Forum Polityka, aktualnościKraj

Od 2012 roku trudniej będzie zdać egzamin gimnazjalny

Od 2012 roku trudniej będzie zdać egzamin gimnazjalny

Wyświetlaj:
janusz pawlacz / 80.51.30.* / 2011-04-14 19:10
jak się do liceum chce, to trzeba się starać, inaczej raus do zawodówki, podludzie. BYDŁO WSZĘDZIE, zachciewa się edukacji, co? nie dla polackich śmieciów, polaków robaków biedaków.
Pozdrawiam, pan jaweł drugi.
Aśka;) / 83.238.198.* / 2011-04-14 17:07
Co dzień mamy jakieś sprawdziany a teraz jeszcze to normalnie super;!
Ona jest innnaa;!!!
Ni czaje takiej osoby ;! :! :!
;(
Klaudia96 / 77.253.78.* / 2011-04-14 16:27
Co za kretyni no !!!!!!!!!! Mało im że, nie mogli gimnazjaliści wytrzymać w nerwach przed normalnymi testami ?! Chcą nam sprawę pogorszyć? ONA TO ROBI TYLKO DLATEGO ŻE JEST CORAZ WIĘCEJ STUDENTÓW LUDZIE SIĘ CHCĄ UCZYĆ A BRAKUJE JEJ LUDZI DO KOMUNALKI !!!!!!! Tylko zyski dla nich o normalnych ludziach nigdy nie pomyślą !!!!!
Aśka;) / 83.238.198.* / 2011-04-14 14:57
Przyłączam się teraz to tylko będziemy miejsca w zawkach szukać bo na LO lub tech nawet nie ma co liczyć ;!
bo jej sie nowych reform zachciało o nas nie pomyślała jak mnie takie cos wkur** to szok ;! kurcze trzeba coś z tym zrobić no bo co innego macie jakieś pomysły przecież nie będziemy tu siedzieć po cichu ;!!
GF / 89.74.199.* / 2011-04-14 14:52
Dziekuje pani Katarzyno, zarezerwowała mi pani miejsce w zawodówce, o liceum nie bedzie mowy
Życze pani jak najgorzej! KRETYNKA!
Aśka;) / 83.238.198.* / 2011-04-14 12:45
o no i tu si.e zgadzam pogarszają tym sprawę bo teraz to pewno pójde do zawy ;( ja nie chce czemu nie może być tak jak było ;!!

▸ **Prezentowane dane**

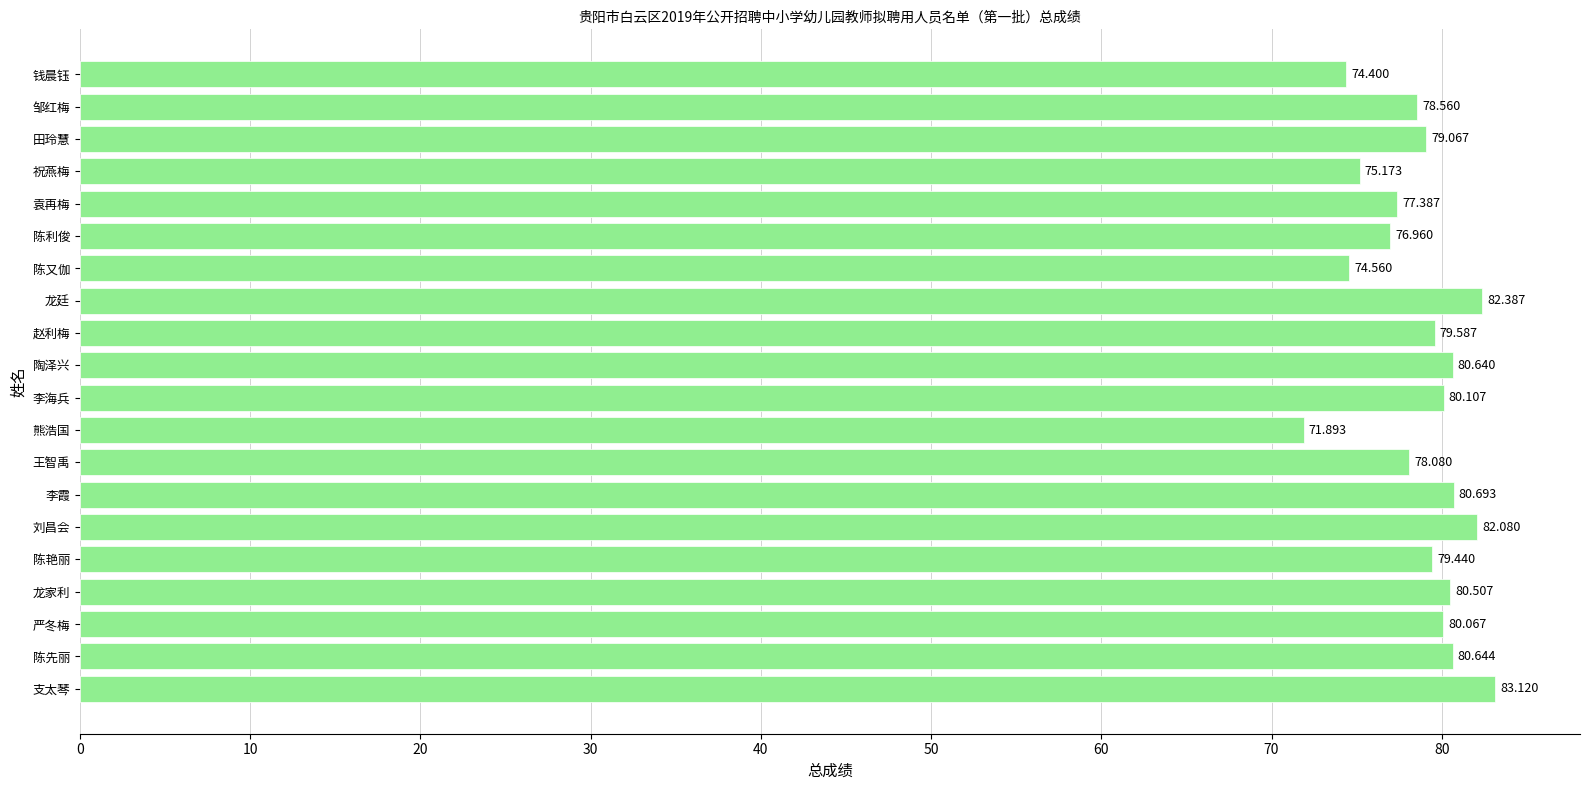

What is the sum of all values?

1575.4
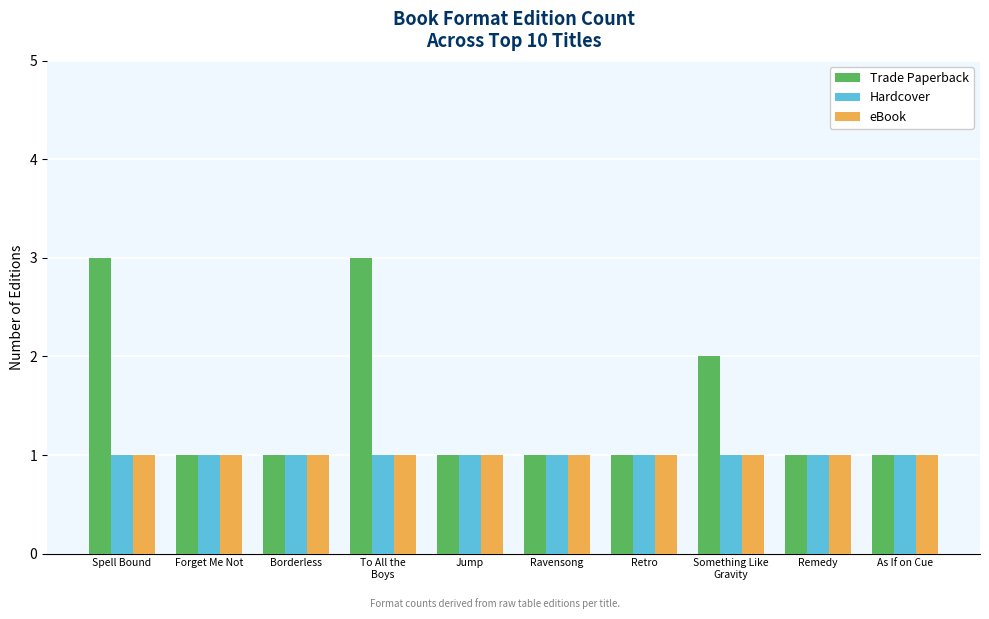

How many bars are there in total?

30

▸ **Zadania do wykonania**
1: Od którego roku, według wątku forum o egzaminie gimnazjalnym, trudniej będzie zdać ten egzamin?
2: Kontynuuj wątek forum o egzaminie gimnazjalnym, dopisując kolejny ciąg dalszy po ostatnim wpisie.
Wiersze są materiałem niezależnym od wątku forum o egzaminie gimnazjalnym.

▸ **Odpowiedzi do zadań**
1: Od 2012 roku.

2:
mara45 / 2011-04-14 12:16
reformy szkolnictwa = coraz bardziej niewykształcona młodzież w Polsce
Aśka;) / 83.238.198.* / 2011-04-14 12:15
Ja jestem ciekawa co by było gdyby ona to napisała uważa sie za taka madra a pewnie z 20 punktów by miała ale to jest wgl żżżżżżżżżżżAAAAAAAAALLLLLLL nie rozumiem takich ludzi co wszystko utrudniają najgorsze jest jeszcze to ze nawet nie możemy sie do nich przygotować no bo jak jeżeli wszystko będzie inne wiec nie ma co mówić nasz rocznik jest królikiem doświadczalnym teraz testy były łatwe wiec podejrzewam ze na rok akurat my będziemy mieli trudne ;!
A wie ktoś czy z ta prezentacja to prawda i o co z nia chodzi no bo ja nic nie wiem na na serio mam stresa ;(
Pomocy ludzie musimy sie trzymać razem bo widać że ona naszego rocznika nie lubu
Pozdro ludzie;|
Klaudia96 / 77.253.78.* / 2011-04-14 16:30
Ja też jestem z rocznika "królików doświadczalnych" i te prezentacje to prawda... Bo pani hal (napisałam z małej bo nie mam do niej szacunku) się zachciało matury w klasach gimnazjalnych a później podstawowych ... Ja jej proponuje napisać takie testy zobaczymy.. Pisze ten test dopiero za rok ale już się masakrycznie boje ...
yaoistyczna / 178.235.30.* / 2011-04-14 11:12
@Asia '96, prawda jest taka, że obecne testy językowe są banalne. aż za bardzo. co można sprawdzić , albo udowodnić zaznaczając jedynie literki? w testowych tak na prawdę nie możesz pokazać, czy wgl umiesz pisać ;) są osoby, które większość testu zaznaczają na pałę *np. ja* i mogą napisać go dobrze przez zupełny przypadek, co jest krzywdzące dla tych, którzy rzeczywiście język umieją. jeśli chodzi o resztę reformy egzaminu na przyszły rok, to szczerze Wam współczuję drugoklasiści... minister edukacji chyba nie ma dzieci..
Asia ' 96 / 193.138.241.* / 2011-04-13 16:02
Dlaczego zawsze rocznik '96' ? Wgl. co to ma być . Jestem w II klasie gimnazjalnej i uważam iż ta nowa podstawa programowa jest 'beznadziejna' ; / mamy być królikami doświadczalnymi ? Bo oni na tym zarabiają ? A z tym rozszerzonym Angielskim to na prawdę; . Co im nie pasuje w tych obecnych testach ?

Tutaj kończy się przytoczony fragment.